WASHINGTON: History will remember Barack Obama as America’s first black president. But his eight years in office have redefined America’s role in the world and seen a shake-up in US politics.
“How’s that hopey-changey stuff working out for ya?” sneered Sarah Palin, the defeated 2008 Republican vice presidential nominee.
It was February 2010, scarcely a year after Obama swept into the White House.
He had promised halcyon days of hope and change — an end to partisan gridlock and bloody expeditionary wars.
But he was struggling to live up to his own hype.
Obama’s first year in office saw four million Americans lose their jobs. Hundreds more lost their lives in “forever wars” in Iraq and Afghanistan.
Republicans and Democrats seemed as dislocated as ever.
Senate Republican leader Mitch McConnell, set the tone at the outset: “The single most important thing we want to achieve is for President Obama to be a one-term president.”
Obama had tried to temper expectations.
“We are living through difficult and uncertain times,” he said during an inaugural Congressional address that surprised with its gloominess.
But his own soaring rhetoric — at times on par with Churchill, Kennedy or King — had set the bar too high.
He wasn’t helped by the Nobel Committee, which made him a peace laureate months after he took office.
“I would be remiss if I did not acknowledge the considerable controversy that your generous decision has generated,” he said accepting the prize in Oslo.
Fast forward to the end of Obama’s labors and the economy is in a slow but steady convalescence.
Massive fiscal stimulus and historically unparalleled monetary easing — what former Treasury secretary Tim Geithner would describe as a “wall of money” — ameliorated the crisis, but the recovery was uneven.
The threat of jihadist attacks continues and wars in Iraq and Afghanistan rage, but with a much lighter US footprint and toll in blood.
If George W. Bush’s unilateralism had made him an international pariah, Obama’s pledge to cooperate and restore America’s reputation helped make him a rock star.
His credo that “no one nation, no matter how large or how powerful, can defeat such challenges alone” was met with adulation by 200,000 fans in Berlin.
At times, Obama seemed to positively embrace the end of post-war US hegemony.
He defined the national interest much more narrowly and eschewed intervention even when his own red lines were breached and America’s reputation was damaged.
The cost in blood and treasure of being the world’s policeman had been too great. The Great Recession had shown that commitment was probably unsustainable too.
Instead, he looked to allies to carry their weight in their neighborhoods. In Libya and elsewhere, the United States would “lead from behind.”

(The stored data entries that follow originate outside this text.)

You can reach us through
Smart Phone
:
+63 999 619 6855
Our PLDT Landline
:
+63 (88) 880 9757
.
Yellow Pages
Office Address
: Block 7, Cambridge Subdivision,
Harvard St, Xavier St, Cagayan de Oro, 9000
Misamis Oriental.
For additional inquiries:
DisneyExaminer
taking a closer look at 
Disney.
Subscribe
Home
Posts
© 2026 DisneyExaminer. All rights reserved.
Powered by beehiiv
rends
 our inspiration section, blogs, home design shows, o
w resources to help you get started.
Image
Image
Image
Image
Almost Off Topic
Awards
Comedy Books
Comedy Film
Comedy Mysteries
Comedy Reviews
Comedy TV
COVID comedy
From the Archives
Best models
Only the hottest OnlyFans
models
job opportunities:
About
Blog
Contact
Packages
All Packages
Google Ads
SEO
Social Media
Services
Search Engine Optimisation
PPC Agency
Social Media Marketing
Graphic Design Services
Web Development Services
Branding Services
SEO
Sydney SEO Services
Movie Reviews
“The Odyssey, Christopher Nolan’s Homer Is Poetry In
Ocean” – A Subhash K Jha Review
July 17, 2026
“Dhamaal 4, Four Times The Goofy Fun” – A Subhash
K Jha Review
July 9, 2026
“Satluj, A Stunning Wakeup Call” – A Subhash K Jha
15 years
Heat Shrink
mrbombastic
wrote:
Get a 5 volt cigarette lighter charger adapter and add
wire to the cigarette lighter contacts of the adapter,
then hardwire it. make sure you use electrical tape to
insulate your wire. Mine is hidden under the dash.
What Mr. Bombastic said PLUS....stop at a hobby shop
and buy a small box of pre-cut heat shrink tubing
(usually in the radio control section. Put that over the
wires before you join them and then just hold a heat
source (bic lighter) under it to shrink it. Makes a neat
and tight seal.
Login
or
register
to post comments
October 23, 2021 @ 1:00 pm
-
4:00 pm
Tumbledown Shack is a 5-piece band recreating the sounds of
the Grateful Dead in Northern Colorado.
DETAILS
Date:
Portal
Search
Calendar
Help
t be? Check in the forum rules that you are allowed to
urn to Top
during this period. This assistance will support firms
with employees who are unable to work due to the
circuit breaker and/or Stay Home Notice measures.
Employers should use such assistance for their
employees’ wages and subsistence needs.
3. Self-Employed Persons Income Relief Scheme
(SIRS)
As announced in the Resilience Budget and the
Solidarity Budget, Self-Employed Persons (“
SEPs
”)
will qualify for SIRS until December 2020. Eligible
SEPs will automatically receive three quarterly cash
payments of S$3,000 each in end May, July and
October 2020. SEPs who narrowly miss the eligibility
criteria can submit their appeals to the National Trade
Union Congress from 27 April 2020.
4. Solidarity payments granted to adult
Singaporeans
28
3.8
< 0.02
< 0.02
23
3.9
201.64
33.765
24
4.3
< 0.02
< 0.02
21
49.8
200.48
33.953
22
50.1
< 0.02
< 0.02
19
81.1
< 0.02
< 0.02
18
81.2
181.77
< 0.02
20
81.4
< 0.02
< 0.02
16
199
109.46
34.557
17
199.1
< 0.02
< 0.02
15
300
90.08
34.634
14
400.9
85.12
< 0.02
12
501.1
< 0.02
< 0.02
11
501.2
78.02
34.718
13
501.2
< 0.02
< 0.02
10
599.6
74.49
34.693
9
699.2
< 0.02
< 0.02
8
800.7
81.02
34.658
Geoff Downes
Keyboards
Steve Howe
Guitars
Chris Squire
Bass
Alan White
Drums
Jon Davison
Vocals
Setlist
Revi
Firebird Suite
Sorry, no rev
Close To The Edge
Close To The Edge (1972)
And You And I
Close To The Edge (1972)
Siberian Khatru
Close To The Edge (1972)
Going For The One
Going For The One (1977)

But his timing could scarcely have been more problematic.
The retrenchment of US power came as rivals became more bellicose and allies in Europe — beset by financial, social and security crises — were at their weakest and most parochial.
In Xi Jinping and Vladimir Putin, China and Russia had more powerful leaders than at any time since Mao Zedong or Leonid Brezhnev.
In Turkey, the century-long pro-western legacy of Mustafa Kemal Ataturk was unraveling.
Meanwhile Obama’s “pivot to Asia” came as Arab citizens were finding their voice and looking for support against brutal regimes.
Nowhere have the shortcomings of Obama’s doctrine been more relentlessly probed than in Syria, where hundreds of thousands have died as Obama has refused to intervene, except to tackle jihadists who took advantage of the vacuum.
At home Obama’s presidency has seen similar seismic shifts.
Since the 1990s, US politics had been dominated by pitched battles between conservatives and liberals. His term may be remembered as a time when the page turned.
Through an international accord to tackle climate change, Obama displayed that public opinion at home and international consensus had moved beyond Republican denials about the existence of global warming.
A momentous week in June 2015 encapsulated the sense that Obama had put the “culture wars” to bed.
In a few short days he saw off a legal challenge to his signature healthcare law, the Supreme Court backed gay marriage and in a searing eulogy for Clementa Pinckney — a black preacher killed by a white gunman — Obama took aim at gun laws and nostalgia for the deep south of yesteryear.
The Confederate flag, he insisted, was “a reminder of systemic oppression and racial subjugation.”
The 2016 election to replace Obama is being fought on different terrain.
The left-right divide has blurred. No one has been more surprised or repulsed by Donald Trump’s movement than conservatives or national security within the Republican Party.
In the wake of the Great Recession, the fault lines in post-Obama politics look economic: Globalist versus nativist, populist versus liberal.
But America’s politics have also moved from partisan to tribal, with Democrats and Republicans flocking to support their own deeply flawed candidates.
Meanwhile even Obama’s fiercest critics acknowledge his White House has been bereft of ethics and sex scandals.
“Professor Obama” — once criticized as too cold and out of touch — leaves office with soaring public approval ratings that are approaching levels enjoyed by former presidents Bill Clinton and Ronald Reagan.
His legacy is not yet fully formed, but as he leaves office some 55 percent of Americans believe the hopey-changey stuff worked out.